Is the issue that I did this for myself? Still in 2020, unable to understand
that women can enjoy their own sensuality as much as others. Is the problem
that I’ve taken that back? Complaint coming from the confusion that it might be
less satisfying to sexualise someone that doesn’t need your lacklustre compliment
when I praise myself higher each day. Does it all become less fun when I like
it? Part of the joy in sexualising women coming from the crawling skin of discomfort,
the shy ‘thank you’ to shoo the man away, does an ‘I know’ ruin that? Or is it my
label? Images like this blocked off as bad because I’m a daughter, a sister, a
future wife, an employee. If I was a model it would be fine, but simply a woman
is ungraspable, forcing you to sit in uncertainty. Would it have been okay with
a different caption? One less sure of myself and more self-conscious? Or one
screaming a statement in plain words, chanting my claim to my own skin, raising
an undeniable finger to the patriarchy to melt the male gaze in a pool of
politics?
With my own name attached and my own free will, a picture of
my own skin wasn’t appropriate. An image of my own skin is turned on my like a knife,
apparently threatening to slash up my skills, ruining my ability to do a job. I
wonder if they know that, shock horror, I wear it every day, always wearing
that same skin under my jeans, my hips, bum, boobs not accessories I can leave
at home for a more appropriate occasion. I am always that woman, whether I post
the picture or not.
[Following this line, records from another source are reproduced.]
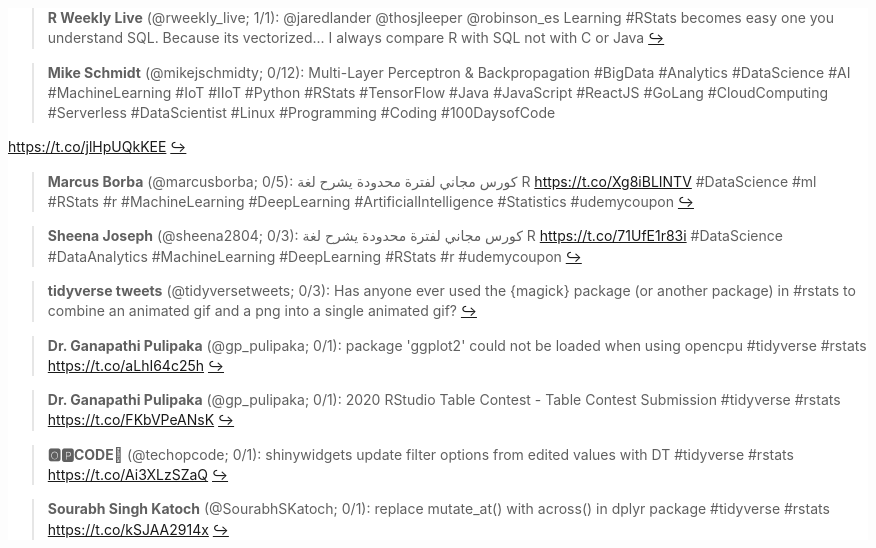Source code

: 


> **R Weekly Live** (@rweekly_live; 1/1): @jaredlander @thosjleeper @robinson_es Learning #RStats becomes easy one you understand SQL. Because its vectorized... I always compare R with SQL not with C or Java  [&#8618;](https://twitter.com/dataandme/status/1320927021388623872)




> **Mike Schmidt** (@mikejschmidty; 0/12): Multi-Layer Perceptron &amp; Backpropagation
#BigData #Analytics #DataScience #AI #MachineLearning #IoT #IIoT #Python #RStats #TensorFlow #Java #JavaScript #ReactJS #GoLang #CloudComputing #Serverless #DataScientist #Linux #Programming #Coding #100DaysofCode
 
https://t.co/jlHpUQkKEE  [&#8618;](https://twitter.com/dataandme/status/1320924679389859841)




> **Marcus Borba** (@marcusborba; 0/5): كورس مجاني لفترة محدودة يشرح لغة R 
https://t.co/Xg8iBLINTV
#DataScience #ml #RStats #r #MachineLearning #DeepLearning #ArtificialIntelligence #Statistics #udemycoupon  [&#8618;](https://twitter.com/dataandme/status/1320943565032312832)




> **Sheena Joseph** (@sheena2804; 0/3): كورس مجاني لفترة محدودة يشرح لغة R 
https://t.co/71UfE1r83i
#DataScience #DataAnalytics #MachineLearning #DeepLearning #RStats #r #udemycoupon  [&#8618;](https://twitter.com/dataandme/status/1320943959506649089)




> **tidyverse tweets** (@tidyversetweets; 0/3): Has anyone ever used the {magick} package (or another package) in #rstats to combine an animated gif and a png into a single animated gif?  [&#8618;](https://twitter.com/dataandme/status/1320909223929131008)




> **Dr. Ganapathi Pulipaka** (@gp_pulipaka; 0/1): package 'ggplot2' could not be loaded when using opencpu #tidyverse #rstats https://t.co/aLhI64c25h  [&#8618;](https://twitter.com/dataandme/status/1320917006821036037)




> **Dr. Ganapathi Pulipaka** (@gp_pulipaka; 0/1): 2020 RStudio Table Contest - Table Contest Submission #tidyverse #rstats https://t.co/FKbVPeANsK  [&#8618;](https://twitter.com/dataandme/status/1320906994782474240)




> **🅾️🅿️CODE💢** (@techopcode; 0/1): shinywidgets update filter options from edited values with DT #tidyverse #rstats https://t.co/Ai3XLzSZaQ  [&#8618;](https://twitter.com/dataandme/status/1320910785384796160)




> **Sourabh Singh Katoch** (@SourabhSKatoch; 0/1): replace mutate_at() with across() in dplyr package #tidyverse #rstats https://t.co/kSJAA2914x  [&#8618;](https://twitter.com/dataandme/status/1320908153337356301)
Look at me how you will, change your opinion, but I wake up
each day that same confident, sensual, intelligent, creative, skilled,
talented, empathetic, emotional, loving woman, in the same skin with the same
curves underneath it. I lie down on my bay window in a bodysuit, then I get up
and write, work, see friends, read, learn. I do both, I can be both, and I am
all of it. Your impressions of me are correct and yet limited, women always
stretch beyond the canvas. The topless Sappho poured out poetry, naked Eve birthed
the earth, the nymphs’ power shaped and tested the protagonist.
In the photo, I see more than them. My mum begs me to
consider the way people might view me, but why would I squint? From here I see
it all, sitting with myself forever and learning each nuance. From there, the
strangers see a couple of images a month, they see skin nestled in between a
collage of achievements and thoughts, and if they focus in on one and not the
other, their tunnel vision shouldn’t say anything about my public persona but
their attention span.
The day I deleted the picture I wanted to cry. Tired of the force-fed
shame, shaking with anger from the Chinese whispered opinions of strangers in
towns I no longer live in, my finger unwillingly archived my favourite image
that’s ever been taken of me, hiding an image that represented the best of my
confidence, the sun-shining peak of the uphill battle against body image issues,
the skill of my friend, the end product of our collective vision, the finale of
my reclamation to claw my sensuality back from the hands of grown men driving
past honking horns. So here, if my skin is so unacceptable, have my skill. If
that’s still not okay, pretend a man painted it.